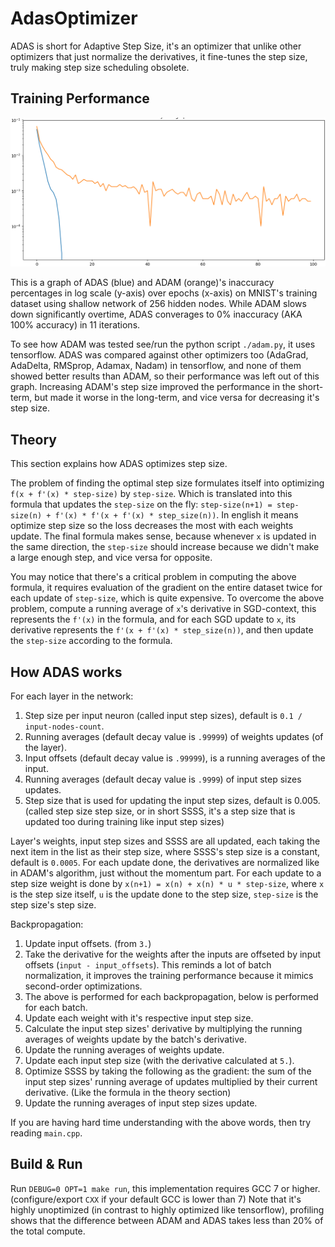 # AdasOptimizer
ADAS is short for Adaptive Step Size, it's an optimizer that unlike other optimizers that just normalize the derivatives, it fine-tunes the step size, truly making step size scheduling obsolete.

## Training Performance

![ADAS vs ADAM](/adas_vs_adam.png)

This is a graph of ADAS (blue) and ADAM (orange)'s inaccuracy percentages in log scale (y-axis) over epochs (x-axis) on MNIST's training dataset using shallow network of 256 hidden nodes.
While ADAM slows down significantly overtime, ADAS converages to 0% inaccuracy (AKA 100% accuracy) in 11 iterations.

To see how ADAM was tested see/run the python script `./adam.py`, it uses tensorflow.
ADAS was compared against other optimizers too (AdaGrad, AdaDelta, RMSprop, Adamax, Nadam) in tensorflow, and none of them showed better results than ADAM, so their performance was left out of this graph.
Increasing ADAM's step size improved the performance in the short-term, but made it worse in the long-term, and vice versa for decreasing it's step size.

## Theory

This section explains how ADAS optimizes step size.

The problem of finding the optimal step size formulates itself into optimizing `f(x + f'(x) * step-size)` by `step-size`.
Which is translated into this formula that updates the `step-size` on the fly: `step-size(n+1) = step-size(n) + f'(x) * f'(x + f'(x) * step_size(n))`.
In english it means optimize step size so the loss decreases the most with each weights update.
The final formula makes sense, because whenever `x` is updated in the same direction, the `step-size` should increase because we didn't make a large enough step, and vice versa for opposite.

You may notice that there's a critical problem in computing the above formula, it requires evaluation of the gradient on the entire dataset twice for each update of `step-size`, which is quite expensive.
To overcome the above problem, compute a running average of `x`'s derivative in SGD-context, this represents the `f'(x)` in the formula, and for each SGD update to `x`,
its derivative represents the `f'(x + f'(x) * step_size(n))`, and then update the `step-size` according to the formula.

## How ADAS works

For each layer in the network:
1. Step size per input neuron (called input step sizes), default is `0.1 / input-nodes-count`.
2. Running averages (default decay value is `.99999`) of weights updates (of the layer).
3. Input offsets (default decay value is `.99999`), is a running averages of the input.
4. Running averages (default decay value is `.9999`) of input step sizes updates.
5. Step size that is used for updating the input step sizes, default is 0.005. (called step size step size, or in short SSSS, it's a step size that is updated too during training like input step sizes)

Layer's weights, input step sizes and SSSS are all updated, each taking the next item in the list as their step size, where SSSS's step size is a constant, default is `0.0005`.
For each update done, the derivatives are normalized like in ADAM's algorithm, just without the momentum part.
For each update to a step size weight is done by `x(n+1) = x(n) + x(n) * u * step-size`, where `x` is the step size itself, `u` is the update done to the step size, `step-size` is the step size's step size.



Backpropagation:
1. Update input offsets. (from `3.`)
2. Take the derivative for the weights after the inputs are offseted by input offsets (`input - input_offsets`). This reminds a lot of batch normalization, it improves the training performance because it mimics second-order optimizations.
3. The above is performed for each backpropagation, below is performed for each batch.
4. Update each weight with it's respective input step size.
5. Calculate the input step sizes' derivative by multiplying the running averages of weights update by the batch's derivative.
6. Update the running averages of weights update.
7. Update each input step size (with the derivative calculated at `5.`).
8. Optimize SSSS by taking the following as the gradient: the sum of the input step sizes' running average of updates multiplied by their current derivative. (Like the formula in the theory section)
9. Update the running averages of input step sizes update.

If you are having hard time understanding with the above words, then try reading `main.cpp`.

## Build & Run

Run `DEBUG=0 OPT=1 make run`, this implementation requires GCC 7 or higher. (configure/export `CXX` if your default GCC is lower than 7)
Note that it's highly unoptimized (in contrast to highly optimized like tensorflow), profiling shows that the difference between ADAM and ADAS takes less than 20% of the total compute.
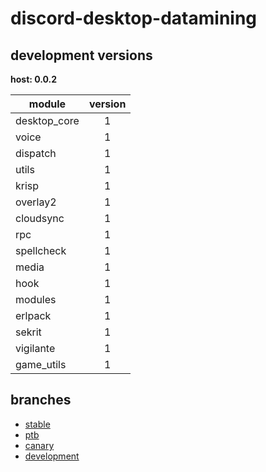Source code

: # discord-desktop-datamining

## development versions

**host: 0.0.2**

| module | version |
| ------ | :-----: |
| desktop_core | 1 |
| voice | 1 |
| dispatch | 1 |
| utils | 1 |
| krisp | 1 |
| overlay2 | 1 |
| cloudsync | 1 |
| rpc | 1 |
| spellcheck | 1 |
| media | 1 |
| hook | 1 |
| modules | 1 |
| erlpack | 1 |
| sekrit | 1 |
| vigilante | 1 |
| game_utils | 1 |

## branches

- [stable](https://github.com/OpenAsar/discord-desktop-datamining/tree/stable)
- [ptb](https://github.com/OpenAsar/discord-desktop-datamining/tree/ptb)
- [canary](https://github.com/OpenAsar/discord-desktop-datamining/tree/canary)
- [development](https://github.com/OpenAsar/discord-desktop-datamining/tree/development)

> [Try it]
For the material above, reproduce exactly the lines from the line with "For each layer" to the line with "Layer's weights, input", inclusive, and exclude all others.

> [Answer for this exercise]
For each layer in the network:
1. Step size per input neuron (called input step sizes), default is `0.1 / input-nodes-count`.
2. Running averages (default decay value is `.99999`) of weights updates (of the layer).
3. Input offsets (default decay value is `.99999`), is a running averages of the input.
4. Running averages (default decay value is `.9999`) of input step sizes updates.
5. Step size that is used for updating the input step sizes, default is 0.005. (called step size step size, or in short SSSS, it's a step size that is updated too during training like input step sizes)

Layer's weights, input step sizes and SSSS are all updated, each taking the next item in the list as their step size, where SSSS's step size is a constant, default is `0.0005`.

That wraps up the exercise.